In an interview with GamesBeat, Activision Blizzard CEO Bobby Kotick hinted that EA was considered as a potential partner before yesterday’s Microsoft announcement, but ultimately it was just too small to buy the Call of Duty maker.

"You’d think, oh, we’re this big company and have just these great resources," Kotick said. "But when you’re comparing us to, you know, $2 trillion companies and $3 trillion companies and trillion-dollar companies and $500 billion companies, you realize, we may have been a big company in video gaming, but now, when you look at the landscape of who the competitors are, it’s a different world today than ever before.

"But I think that even if we were to have consolidated within EA, that wouldn’t have given us what we’re going to need going forward. And so you needed to have a big partner in order to be able to make it work."

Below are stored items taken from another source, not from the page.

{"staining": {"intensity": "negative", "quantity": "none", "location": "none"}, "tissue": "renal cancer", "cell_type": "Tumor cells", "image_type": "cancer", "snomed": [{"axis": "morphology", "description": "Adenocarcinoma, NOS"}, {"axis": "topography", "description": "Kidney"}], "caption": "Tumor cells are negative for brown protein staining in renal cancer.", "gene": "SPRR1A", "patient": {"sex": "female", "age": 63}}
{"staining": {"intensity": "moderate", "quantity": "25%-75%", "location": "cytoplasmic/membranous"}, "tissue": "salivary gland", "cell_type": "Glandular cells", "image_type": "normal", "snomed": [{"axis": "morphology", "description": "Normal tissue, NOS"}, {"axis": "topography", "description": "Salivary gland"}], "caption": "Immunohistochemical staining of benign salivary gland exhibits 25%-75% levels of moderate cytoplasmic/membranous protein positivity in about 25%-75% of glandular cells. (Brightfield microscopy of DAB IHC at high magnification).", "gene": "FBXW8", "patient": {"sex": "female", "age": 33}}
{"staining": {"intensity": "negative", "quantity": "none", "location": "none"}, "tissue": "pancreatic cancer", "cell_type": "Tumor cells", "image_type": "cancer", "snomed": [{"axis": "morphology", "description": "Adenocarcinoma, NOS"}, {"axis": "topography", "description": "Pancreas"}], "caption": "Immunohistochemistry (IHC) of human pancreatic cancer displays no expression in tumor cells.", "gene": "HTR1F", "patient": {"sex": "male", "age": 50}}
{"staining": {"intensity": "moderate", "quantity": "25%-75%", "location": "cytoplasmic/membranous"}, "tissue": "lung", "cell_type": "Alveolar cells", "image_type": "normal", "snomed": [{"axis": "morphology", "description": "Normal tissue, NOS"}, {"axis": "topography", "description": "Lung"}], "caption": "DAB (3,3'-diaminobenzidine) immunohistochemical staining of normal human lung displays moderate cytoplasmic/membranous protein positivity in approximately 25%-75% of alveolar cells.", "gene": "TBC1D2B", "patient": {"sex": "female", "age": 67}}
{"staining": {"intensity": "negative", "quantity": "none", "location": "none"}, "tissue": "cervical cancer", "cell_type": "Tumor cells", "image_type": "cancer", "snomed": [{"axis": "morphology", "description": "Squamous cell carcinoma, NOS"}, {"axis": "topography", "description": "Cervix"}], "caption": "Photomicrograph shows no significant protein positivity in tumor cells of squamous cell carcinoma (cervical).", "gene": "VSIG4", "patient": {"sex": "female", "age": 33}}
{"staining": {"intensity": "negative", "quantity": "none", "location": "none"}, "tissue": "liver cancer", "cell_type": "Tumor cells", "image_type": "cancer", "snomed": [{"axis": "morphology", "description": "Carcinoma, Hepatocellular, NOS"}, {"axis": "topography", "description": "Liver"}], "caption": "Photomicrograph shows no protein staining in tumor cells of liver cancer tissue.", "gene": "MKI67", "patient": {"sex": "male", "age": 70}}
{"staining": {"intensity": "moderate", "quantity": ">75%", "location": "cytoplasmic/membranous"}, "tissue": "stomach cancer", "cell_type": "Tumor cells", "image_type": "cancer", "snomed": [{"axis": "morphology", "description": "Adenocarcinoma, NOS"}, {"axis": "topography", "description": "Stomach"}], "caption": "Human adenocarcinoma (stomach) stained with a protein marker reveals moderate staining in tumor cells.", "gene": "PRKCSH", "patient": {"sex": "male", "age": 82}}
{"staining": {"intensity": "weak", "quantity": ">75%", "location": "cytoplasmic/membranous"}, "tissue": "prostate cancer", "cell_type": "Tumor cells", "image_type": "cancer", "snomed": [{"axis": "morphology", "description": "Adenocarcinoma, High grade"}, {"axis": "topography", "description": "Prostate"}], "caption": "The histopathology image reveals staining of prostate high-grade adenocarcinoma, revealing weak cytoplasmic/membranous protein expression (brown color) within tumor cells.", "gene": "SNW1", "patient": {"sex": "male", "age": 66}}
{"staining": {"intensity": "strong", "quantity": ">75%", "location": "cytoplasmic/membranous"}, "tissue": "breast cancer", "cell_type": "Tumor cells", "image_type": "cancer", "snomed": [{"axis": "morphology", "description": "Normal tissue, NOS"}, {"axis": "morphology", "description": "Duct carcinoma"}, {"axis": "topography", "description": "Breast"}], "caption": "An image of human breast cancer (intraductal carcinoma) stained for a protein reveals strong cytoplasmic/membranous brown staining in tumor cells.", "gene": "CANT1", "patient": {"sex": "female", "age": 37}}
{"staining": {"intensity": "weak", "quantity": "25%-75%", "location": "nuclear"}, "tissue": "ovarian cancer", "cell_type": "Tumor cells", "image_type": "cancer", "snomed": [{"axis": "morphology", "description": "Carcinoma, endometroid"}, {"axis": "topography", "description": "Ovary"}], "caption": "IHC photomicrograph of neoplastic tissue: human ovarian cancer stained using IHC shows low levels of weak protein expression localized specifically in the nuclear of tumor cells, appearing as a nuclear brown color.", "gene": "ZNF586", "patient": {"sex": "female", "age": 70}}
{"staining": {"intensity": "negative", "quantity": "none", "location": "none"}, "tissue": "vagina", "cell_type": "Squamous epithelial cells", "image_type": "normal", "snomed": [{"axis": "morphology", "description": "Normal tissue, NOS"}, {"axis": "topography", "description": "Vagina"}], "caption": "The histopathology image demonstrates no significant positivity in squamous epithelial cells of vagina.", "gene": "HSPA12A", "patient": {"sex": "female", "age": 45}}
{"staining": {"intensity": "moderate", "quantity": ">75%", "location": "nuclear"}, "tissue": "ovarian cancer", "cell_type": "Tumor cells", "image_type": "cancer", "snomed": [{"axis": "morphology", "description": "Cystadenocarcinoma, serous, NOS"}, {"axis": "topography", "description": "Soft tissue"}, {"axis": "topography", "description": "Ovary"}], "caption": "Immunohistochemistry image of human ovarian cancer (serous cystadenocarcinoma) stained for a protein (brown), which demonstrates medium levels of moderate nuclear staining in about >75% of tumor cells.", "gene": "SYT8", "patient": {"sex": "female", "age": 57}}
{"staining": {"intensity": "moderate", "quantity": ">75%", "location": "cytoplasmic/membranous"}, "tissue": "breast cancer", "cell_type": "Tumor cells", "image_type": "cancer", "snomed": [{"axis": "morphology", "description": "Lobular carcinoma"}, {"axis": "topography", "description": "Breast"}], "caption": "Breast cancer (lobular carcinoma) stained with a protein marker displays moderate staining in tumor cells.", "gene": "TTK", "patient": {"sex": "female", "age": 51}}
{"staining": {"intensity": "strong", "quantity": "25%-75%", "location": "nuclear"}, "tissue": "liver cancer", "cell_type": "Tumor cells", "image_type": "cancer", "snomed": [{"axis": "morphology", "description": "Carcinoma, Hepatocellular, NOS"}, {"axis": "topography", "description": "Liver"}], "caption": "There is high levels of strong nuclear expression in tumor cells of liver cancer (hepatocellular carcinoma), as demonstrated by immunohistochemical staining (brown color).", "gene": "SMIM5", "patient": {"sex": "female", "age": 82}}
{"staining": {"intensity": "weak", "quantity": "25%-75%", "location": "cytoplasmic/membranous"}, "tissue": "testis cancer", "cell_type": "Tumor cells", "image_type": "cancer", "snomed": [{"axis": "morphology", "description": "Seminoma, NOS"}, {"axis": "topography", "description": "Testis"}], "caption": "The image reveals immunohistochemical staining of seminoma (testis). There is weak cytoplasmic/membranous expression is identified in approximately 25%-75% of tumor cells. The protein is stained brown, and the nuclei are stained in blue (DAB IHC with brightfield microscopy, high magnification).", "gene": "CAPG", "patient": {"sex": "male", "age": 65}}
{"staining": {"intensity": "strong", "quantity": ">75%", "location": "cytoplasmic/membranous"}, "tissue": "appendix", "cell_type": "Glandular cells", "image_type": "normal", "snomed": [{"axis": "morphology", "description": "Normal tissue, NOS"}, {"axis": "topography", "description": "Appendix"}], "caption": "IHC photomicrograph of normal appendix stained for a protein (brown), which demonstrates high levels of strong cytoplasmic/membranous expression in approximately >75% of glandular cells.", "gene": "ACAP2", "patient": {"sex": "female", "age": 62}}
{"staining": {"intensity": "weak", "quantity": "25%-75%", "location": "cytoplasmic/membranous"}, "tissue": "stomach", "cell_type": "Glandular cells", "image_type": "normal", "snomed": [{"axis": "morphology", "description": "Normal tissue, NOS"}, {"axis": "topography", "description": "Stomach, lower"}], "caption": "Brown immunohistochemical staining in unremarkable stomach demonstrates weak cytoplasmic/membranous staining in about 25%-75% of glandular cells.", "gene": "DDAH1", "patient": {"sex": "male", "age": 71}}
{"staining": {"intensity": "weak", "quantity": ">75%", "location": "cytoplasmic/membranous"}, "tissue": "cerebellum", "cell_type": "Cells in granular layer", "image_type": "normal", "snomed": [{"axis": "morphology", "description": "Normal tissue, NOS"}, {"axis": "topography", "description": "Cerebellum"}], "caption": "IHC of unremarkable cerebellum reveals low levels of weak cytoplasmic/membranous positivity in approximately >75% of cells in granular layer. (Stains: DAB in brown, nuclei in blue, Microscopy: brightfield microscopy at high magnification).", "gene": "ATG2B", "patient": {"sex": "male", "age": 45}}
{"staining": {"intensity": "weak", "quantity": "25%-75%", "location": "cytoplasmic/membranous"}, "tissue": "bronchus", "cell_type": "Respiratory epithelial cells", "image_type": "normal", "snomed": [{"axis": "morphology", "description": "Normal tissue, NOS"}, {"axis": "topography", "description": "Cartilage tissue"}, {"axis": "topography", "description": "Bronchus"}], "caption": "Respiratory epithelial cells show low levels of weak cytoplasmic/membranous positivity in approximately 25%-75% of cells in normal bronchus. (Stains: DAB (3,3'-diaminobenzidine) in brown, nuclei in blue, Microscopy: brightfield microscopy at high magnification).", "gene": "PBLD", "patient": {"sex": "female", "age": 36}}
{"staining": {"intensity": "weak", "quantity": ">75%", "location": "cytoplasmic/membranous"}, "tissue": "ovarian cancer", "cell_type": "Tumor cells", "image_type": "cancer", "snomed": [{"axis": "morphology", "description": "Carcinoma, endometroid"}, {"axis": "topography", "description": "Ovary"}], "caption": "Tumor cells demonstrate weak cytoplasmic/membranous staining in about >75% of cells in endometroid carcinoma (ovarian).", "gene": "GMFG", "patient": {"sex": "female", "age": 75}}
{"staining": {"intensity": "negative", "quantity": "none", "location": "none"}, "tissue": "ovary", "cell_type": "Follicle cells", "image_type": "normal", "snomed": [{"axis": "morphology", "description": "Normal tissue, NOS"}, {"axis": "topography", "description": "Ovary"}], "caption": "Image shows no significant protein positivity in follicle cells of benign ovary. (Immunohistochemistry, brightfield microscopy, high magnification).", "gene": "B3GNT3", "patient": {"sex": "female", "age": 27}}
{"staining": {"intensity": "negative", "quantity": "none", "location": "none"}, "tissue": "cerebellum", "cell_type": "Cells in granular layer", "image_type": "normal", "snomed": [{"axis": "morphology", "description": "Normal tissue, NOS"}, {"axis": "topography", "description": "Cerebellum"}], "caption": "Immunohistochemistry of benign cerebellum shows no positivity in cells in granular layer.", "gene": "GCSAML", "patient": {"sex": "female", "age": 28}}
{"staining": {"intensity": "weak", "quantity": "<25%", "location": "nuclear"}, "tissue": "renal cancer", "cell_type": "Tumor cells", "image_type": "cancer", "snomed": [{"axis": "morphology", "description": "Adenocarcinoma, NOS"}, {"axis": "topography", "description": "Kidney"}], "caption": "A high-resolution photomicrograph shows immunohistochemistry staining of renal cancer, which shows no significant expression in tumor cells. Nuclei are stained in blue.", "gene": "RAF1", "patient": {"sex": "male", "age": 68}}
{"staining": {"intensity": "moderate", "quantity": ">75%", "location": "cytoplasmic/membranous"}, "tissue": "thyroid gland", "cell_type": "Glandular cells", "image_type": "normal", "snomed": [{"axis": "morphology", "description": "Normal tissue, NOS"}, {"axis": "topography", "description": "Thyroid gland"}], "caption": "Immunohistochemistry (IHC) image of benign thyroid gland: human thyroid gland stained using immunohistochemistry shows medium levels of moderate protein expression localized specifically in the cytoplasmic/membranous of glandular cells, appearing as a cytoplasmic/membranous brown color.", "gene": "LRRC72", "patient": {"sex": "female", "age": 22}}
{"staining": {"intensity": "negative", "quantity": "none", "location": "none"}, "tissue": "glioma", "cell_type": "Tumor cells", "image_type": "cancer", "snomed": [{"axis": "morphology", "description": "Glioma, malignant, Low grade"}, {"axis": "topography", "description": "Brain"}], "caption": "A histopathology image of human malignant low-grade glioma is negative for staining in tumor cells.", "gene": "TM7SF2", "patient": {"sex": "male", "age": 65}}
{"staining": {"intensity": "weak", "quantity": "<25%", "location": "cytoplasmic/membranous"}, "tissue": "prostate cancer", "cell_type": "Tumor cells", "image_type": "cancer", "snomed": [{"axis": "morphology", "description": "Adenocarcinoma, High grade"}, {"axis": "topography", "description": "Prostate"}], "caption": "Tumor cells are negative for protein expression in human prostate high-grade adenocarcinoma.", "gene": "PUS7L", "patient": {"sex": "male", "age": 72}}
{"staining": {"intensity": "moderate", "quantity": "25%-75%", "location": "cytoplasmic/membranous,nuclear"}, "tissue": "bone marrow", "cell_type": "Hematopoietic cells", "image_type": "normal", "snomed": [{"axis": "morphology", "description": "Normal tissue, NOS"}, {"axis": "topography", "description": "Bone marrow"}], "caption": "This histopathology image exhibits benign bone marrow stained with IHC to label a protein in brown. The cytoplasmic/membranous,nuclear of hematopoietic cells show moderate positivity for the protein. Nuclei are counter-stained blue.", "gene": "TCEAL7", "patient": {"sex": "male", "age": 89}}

Just to compare relative sizes, EA has a market cap valued at around $40 billion, while Activision Blizzard is around $64 billion. Microsoft, on the other hand, is valued at $2.3 trillion.

In the same interview, Kotick denied that the merger is about getting away from the scandals that have rocked Activision Blizzard since last summer. Instead, it's about gaining access to Microsoft's technology.

“We need them in disciplines like AI and machine learning, or in data analytics, or in purpose-built cloud and cybersecurity," he said, "and that we just don’t have."

Activision Blizzard has been mired in controversy ever since the California DFEH filed suit against the company for its toxic work culture. An expose from the Wall Street Journal directly implicated Kotick for ignoring reports of abuse and harassment, allegedly contributing to those reports by threatening to have a female employee killed.

In an effort to stop headlines from damaging Activision Blizzard's stock price further, Kotick even allegedly suggested purchasing a games publication to start running more positive stories. Kotick is widely expected to step down after the Microsoft acquisition clears regulatory hurdles.